Simultanément, l'Afrique joue un rôle fondamental dans l'équilibre de la planète, en particulier dans l'équilibre de sa biodiversité. Le bassin du Congo absorbe à lui seul l'émission de gaz à effet de serre de l'ensemble des véhicules de la planète. Il s'agit là du deuxième « poumon » mondial, derrière l'Amazonie. Le continent africain joue ainsi un rôle éminent en termes de services environnementaux, qui mérite compensation et rémunération, si nous voulons que ce bien public mondial puisse être correctement géré. Sur la scène financière internationale, l'Afrique dispose donc d'un certain nombre d'arguments pour exprimer le besoin d'un traitement particulier en ce qui concerne le financement de son développement.

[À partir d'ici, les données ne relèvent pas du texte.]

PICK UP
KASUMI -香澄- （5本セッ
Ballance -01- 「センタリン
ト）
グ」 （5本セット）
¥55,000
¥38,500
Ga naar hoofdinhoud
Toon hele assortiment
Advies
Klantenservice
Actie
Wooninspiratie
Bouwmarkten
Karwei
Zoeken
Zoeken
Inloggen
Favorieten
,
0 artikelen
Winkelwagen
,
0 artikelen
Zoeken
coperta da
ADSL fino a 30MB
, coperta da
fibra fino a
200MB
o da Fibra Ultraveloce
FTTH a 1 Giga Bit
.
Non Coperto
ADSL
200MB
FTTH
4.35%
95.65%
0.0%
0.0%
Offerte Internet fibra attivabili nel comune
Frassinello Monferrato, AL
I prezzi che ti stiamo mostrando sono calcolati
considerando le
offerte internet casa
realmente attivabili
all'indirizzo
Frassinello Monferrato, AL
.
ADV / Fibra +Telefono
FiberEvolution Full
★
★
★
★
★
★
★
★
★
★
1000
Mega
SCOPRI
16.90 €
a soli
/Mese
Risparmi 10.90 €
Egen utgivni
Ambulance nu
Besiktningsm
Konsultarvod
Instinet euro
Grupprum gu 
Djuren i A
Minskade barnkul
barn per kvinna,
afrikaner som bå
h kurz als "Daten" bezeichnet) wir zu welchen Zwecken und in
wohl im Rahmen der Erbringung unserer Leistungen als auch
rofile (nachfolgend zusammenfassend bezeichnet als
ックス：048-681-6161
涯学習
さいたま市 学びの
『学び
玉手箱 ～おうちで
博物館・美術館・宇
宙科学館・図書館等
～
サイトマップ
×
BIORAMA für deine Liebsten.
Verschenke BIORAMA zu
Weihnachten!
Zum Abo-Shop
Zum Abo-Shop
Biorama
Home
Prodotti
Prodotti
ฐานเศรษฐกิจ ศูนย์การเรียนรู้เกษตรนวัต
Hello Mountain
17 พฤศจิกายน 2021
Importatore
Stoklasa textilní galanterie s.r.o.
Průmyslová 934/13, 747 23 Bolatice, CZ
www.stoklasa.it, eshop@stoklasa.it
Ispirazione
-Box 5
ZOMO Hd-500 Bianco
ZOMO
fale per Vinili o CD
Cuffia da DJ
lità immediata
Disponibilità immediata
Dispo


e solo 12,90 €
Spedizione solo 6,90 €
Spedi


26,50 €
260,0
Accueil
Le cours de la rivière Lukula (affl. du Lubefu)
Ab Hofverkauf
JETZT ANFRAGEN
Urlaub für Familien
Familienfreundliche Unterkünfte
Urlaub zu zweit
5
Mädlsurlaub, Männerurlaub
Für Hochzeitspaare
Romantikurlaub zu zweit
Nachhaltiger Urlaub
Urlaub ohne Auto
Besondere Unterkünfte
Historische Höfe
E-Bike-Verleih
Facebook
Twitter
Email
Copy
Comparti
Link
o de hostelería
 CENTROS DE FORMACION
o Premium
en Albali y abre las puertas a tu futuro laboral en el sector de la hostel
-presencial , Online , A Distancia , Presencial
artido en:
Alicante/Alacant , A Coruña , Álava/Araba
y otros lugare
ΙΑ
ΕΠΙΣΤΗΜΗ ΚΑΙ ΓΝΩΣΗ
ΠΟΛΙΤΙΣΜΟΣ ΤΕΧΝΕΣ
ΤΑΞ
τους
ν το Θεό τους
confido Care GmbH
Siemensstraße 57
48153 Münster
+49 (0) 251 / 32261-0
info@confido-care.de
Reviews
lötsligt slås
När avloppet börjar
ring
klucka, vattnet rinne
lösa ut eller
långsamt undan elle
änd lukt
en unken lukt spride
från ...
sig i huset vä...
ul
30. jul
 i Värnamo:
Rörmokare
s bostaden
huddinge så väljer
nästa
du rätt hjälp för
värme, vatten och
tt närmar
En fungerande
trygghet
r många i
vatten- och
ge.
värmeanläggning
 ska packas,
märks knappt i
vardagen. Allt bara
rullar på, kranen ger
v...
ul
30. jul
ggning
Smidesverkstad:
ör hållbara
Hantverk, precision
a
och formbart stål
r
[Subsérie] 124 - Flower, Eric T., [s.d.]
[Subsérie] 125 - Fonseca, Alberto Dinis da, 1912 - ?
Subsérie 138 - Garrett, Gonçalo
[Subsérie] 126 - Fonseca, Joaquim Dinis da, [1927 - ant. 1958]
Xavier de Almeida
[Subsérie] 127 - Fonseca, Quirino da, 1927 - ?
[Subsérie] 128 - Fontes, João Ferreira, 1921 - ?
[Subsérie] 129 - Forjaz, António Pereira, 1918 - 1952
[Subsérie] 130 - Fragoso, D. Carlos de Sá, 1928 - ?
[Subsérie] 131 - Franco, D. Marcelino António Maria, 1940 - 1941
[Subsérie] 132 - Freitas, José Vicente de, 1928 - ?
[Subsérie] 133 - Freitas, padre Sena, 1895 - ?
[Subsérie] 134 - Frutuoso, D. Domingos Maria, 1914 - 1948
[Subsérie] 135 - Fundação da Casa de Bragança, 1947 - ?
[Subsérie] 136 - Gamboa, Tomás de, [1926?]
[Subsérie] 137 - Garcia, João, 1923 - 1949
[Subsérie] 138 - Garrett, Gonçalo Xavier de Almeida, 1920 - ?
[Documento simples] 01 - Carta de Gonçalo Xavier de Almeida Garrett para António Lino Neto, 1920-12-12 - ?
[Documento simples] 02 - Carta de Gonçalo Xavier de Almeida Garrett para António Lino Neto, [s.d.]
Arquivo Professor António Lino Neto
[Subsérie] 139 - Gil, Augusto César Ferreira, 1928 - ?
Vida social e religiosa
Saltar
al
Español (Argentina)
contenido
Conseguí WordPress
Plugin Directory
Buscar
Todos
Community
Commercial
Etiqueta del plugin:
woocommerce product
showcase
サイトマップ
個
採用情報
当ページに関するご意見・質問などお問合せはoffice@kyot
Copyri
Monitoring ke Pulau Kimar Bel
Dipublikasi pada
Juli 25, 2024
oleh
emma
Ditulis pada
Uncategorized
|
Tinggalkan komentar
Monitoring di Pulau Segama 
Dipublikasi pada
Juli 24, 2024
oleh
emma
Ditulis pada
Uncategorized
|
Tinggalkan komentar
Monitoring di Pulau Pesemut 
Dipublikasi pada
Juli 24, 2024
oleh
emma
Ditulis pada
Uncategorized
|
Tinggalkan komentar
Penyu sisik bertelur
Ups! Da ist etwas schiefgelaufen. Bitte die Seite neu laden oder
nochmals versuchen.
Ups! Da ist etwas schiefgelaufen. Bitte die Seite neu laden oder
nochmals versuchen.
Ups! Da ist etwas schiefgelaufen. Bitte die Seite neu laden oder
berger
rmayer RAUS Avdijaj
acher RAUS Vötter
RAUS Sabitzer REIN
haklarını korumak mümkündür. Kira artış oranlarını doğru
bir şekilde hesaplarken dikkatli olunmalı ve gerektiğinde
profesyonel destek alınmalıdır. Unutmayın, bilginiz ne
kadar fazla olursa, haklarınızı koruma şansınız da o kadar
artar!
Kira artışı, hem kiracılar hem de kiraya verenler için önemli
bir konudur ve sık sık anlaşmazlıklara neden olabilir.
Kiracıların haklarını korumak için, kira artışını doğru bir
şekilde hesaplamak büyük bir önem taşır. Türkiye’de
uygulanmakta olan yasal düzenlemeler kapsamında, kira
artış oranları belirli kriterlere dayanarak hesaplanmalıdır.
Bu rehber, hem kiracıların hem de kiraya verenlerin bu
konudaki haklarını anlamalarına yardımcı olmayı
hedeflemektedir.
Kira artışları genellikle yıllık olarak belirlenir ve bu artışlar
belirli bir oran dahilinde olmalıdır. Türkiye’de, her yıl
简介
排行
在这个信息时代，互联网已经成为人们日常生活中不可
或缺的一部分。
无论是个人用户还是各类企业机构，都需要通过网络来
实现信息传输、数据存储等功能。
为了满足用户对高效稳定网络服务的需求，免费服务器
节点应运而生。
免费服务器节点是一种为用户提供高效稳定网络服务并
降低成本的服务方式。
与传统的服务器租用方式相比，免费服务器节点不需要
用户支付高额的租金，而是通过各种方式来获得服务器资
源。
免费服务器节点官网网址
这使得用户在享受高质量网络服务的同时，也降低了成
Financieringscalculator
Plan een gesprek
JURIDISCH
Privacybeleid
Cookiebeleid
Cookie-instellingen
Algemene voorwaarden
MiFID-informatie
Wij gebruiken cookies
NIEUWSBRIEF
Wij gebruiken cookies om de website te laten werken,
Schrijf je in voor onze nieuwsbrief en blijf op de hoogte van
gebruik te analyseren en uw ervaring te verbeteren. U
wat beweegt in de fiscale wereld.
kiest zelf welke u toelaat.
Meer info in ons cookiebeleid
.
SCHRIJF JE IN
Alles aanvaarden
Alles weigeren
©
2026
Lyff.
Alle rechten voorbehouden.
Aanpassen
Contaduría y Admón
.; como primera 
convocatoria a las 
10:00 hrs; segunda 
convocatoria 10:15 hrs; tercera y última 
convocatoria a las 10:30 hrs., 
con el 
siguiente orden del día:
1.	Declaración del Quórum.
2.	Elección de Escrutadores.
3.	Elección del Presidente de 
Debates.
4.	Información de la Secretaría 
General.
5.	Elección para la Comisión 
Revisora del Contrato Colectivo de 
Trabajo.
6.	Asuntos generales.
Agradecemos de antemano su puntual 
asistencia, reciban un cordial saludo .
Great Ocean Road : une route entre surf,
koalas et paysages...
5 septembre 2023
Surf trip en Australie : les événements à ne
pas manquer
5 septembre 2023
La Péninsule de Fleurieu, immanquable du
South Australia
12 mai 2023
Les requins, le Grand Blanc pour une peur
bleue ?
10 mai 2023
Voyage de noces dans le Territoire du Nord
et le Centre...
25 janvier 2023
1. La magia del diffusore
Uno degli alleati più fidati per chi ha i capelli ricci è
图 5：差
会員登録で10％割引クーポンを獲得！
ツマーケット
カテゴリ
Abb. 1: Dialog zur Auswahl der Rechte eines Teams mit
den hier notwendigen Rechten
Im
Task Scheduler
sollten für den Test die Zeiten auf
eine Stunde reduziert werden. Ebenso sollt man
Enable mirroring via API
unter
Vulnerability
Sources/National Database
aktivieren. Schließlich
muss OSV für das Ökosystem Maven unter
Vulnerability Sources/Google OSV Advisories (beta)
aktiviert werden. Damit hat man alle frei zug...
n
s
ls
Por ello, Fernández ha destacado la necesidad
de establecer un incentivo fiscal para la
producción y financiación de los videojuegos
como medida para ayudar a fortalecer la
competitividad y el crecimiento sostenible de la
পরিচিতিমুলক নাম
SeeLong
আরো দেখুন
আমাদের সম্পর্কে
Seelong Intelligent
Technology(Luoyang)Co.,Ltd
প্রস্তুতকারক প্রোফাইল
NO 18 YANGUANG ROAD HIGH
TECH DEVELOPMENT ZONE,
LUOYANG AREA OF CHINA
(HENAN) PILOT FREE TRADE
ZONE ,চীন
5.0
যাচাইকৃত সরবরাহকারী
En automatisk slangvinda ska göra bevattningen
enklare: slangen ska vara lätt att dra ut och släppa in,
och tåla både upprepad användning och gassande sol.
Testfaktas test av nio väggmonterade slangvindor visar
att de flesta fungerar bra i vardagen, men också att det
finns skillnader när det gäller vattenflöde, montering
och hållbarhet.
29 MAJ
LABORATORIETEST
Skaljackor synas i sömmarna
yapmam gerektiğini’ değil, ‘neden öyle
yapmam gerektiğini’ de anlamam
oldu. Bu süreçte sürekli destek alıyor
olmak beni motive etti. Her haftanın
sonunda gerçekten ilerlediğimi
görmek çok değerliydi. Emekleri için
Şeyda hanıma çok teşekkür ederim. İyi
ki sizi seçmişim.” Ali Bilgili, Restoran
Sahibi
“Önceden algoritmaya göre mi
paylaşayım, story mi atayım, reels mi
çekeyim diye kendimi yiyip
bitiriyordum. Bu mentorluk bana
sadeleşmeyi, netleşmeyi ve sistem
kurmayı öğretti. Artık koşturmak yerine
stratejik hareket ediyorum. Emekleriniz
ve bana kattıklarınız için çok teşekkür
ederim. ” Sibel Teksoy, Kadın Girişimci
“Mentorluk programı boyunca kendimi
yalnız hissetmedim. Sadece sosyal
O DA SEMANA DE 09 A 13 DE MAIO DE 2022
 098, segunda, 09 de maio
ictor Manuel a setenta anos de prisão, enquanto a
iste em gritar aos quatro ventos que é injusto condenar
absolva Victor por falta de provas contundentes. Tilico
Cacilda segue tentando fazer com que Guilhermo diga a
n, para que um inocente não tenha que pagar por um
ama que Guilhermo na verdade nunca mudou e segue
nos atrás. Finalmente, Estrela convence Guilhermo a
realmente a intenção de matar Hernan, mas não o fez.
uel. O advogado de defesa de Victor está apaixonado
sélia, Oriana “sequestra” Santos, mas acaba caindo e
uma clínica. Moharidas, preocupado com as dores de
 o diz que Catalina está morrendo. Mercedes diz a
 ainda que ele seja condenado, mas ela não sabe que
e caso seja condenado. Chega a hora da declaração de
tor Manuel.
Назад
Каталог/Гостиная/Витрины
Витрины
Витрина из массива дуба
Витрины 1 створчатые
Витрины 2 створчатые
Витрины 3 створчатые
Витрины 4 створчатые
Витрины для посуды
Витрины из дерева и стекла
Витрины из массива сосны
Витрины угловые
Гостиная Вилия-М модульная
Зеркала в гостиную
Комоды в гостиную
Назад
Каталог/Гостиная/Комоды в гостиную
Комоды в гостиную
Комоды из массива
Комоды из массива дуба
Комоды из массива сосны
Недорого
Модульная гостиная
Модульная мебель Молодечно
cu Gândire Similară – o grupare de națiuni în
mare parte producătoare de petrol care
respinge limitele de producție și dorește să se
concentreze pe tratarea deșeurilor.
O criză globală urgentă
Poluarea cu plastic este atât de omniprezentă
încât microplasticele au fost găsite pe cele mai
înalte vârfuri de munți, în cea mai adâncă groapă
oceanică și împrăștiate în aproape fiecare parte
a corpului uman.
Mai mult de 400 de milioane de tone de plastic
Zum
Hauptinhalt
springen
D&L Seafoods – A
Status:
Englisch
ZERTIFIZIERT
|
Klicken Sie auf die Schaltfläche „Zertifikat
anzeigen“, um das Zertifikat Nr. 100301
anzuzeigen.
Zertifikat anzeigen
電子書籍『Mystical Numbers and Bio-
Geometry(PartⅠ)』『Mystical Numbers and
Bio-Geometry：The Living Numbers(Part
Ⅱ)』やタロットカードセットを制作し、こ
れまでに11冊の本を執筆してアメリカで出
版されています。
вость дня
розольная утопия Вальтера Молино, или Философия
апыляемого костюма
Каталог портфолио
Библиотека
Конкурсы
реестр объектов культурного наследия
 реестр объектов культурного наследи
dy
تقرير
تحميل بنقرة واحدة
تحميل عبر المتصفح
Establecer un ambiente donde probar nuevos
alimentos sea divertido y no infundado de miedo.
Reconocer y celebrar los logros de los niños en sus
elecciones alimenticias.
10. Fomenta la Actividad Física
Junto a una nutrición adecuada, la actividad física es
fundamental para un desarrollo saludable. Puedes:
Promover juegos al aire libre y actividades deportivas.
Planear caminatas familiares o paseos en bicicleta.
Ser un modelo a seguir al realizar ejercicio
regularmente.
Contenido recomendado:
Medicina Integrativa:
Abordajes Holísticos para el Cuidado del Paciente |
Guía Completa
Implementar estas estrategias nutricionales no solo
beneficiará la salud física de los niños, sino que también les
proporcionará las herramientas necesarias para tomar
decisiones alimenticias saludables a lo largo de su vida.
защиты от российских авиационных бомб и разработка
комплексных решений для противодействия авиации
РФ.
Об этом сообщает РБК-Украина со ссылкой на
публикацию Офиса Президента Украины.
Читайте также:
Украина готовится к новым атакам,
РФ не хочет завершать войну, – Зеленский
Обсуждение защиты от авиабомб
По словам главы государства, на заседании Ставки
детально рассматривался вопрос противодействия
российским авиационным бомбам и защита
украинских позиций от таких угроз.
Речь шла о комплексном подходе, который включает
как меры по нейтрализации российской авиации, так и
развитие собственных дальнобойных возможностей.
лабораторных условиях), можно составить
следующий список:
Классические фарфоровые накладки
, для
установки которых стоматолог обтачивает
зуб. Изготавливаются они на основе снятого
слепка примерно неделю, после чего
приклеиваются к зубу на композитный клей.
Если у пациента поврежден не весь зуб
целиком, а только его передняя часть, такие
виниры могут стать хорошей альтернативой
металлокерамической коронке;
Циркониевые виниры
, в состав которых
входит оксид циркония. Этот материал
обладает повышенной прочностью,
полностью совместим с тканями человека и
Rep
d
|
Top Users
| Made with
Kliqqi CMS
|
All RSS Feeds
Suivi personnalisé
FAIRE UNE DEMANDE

Enfin, on pourrait se poser la question de savoir si l'Afrique n'est pas finalement créancière du reste du monde. La fuite des capitaux est si répandue que le continent est devenu un créancier net. Les flux de sortie sont divers. Ils concernent bien évidemment la fraude fiscale, mais surtout les rapatriements par le biais des prix internes des multinationales, par le truchement en particulier dans le secteur minier. La Conférence des Nations unies sur le commerce et le développement (Cnuced) évalue les flux de sortie à 90 milliards de dollars environ par an, à comparer avec le montant de l'aide publique pour le continent, qui s'établit à 40 milliards de dollars. Au-delà des prix de transaction, figurent également parmi les flux de sortie des activités criminelles ou de la corruption. Ces flux de sortie sont particulièrement significatifs dans certains pays comme le Nigéria, l'Afrique du Sud, l'Angola, le Congo, l'Égypte ou le Maroc. Compte tenu de ces données, il est loisible de se demander si l'effort ne doit pas être aussi principalement porté sur la gestion de ces flux de sortie, de façon à « intérioriser » le modèle de financement.
Cette interrogation est régulièrement posée par les chefs d'État africains, qui ont décidé de créer une zone de libre-échange à l'échelle continentale, soit potentiellement la plus grande zone de libre-échange du monde. Les orientations portent sur l'agriculture, les infrastructures, l'intégration commerciale, les chaînes de valeur de production, la libre circulation des personnes et l'intégration financière et macroéconomique.
En guise de conclusion, je souhaite mentionner les termes de la discussion par les Africains eux-mêmes. Nous assistons aujourd'hui à la remontée de deux tendances assez fortes que l'on croyait éteintes depuis les années 1970 : le retour d'une certaine forme de souverainisme et d'un néo-panafricanisme, une conscience africaine. Felwine Sarr, grand économiste et philosophe sénégalais, nous rappelait que « L'Afrique n'a personne à rattraper » : l'idée d'un rattrapage a été héritée d'une conception du développement très ancienne, qui date des années 1960. C'est à l'Afrique de choisir son sentier, son cheminement. De son côté, le philosophe burkinabé Joseph Ki-Zerbo souligne que dans la tradition africaine, « il faut apprendre à ne pas se coucher sur la natte des autres, car c'est le plus sûr moyen de se retrouver par terre ».